• Action item:
The first line of the entries through the line bearing "leaving hospital. |": copy these lines exactly and return nothing else.

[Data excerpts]
--- START ---
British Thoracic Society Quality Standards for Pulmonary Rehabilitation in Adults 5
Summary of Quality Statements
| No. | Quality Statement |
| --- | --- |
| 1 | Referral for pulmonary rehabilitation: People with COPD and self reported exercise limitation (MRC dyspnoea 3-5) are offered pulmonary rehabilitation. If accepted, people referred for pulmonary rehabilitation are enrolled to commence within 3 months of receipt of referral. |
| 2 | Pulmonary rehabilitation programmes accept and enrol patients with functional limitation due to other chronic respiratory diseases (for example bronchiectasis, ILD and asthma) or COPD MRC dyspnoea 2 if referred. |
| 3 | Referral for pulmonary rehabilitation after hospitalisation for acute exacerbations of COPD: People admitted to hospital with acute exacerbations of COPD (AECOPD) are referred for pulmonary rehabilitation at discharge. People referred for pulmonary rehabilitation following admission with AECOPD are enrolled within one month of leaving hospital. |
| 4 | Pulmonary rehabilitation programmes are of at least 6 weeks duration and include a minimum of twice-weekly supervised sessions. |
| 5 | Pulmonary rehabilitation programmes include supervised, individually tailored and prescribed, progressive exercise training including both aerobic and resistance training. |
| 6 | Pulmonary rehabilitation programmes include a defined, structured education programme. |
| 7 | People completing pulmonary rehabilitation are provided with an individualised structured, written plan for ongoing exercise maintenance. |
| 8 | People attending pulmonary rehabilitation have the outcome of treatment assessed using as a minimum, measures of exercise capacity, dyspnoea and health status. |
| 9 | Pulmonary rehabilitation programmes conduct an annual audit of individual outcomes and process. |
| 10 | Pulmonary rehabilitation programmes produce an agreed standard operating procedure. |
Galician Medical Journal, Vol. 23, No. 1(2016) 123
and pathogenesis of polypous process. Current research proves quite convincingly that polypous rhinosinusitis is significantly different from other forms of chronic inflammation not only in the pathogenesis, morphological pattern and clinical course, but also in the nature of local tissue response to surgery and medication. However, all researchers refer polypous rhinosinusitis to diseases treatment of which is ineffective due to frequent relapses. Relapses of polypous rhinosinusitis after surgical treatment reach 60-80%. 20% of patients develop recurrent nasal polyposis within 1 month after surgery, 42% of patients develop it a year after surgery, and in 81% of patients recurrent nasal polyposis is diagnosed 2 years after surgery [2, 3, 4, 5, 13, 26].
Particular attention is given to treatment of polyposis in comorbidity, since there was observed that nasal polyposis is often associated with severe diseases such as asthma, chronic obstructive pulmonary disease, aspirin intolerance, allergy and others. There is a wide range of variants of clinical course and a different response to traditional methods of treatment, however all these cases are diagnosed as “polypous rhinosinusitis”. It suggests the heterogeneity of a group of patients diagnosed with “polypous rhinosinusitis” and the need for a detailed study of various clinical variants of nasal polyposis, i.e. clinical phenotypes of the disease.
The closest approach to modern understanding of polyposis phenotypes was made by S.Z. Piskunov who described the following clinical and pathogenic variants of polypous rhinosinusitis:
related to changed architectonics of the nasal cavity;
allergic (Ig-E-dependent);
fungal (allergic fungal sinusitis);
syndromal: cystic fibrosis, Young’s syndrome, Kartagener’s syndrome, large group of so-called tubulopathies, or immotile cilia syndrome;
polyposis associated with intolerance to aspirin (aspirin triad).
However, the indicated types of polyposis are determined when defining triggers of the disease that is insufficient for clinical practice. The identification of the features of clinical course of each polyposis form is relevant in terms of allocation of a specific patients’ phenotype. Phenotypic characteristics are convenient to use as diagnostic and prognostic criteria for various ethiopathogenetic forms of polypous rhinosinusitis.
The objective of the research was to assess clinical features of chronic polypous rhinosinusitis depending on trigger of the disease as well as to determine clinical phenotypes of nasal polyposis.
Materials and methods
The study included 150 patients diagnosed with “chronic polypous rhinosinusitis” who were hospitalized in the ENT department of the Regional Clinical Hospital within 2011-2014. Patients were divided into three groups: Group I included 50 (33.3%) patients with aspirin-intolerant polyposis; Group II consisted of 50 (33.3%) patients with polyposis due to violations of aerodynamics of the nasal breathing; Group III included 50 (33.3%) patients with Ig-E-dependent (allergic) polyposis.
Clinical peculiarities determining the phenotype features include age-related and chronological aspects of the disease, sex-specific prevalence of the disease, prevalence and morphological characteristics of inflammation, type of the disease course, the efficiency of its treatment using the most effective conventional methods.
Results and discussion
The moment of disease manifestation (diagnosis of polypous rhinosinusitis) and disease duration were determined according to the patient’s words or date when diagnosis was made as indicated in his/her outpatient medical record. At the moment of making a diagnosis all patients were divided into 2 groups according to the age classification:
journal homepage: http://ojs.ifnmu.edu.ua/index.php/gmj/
--- END ---
• Reply:
British Thoracic Society Quality Standards for Pulmonary Rehabilitation in Adults 5
Summary of Quality Statements
| No. | Quality Statement |
| --- | --- |
| 1 | Referral for pulmonary rehabilitation: People with COPD and self reported exercise limitation (MRC dyspnoea 3-5) are offered pulmonary rehabilitation. If accepted, people referred for pulmonary rehabilitation are enrolled to commence within 3 months of receipt of referral. |
| 2 | Pulmonary rehabilitation programmes accept and enrol patients with functional limitation due to other chronic respiratory diseases (for example bronchiectasis, ILD and asthma) or COPD MRC dyspnoea 2 if referred. |
| 3 | Referral for pulmonary rehabilitation after hospitalisation for acute exacerbations of COPD: People admitted to hospital with acute exacerbations of COPD (AECOPD) are referred for pulmonary rehabilitation at discharge. People referred for pulmonary rehabilitation following admission with AECOPD are enrolled within one month of leaving hospital. |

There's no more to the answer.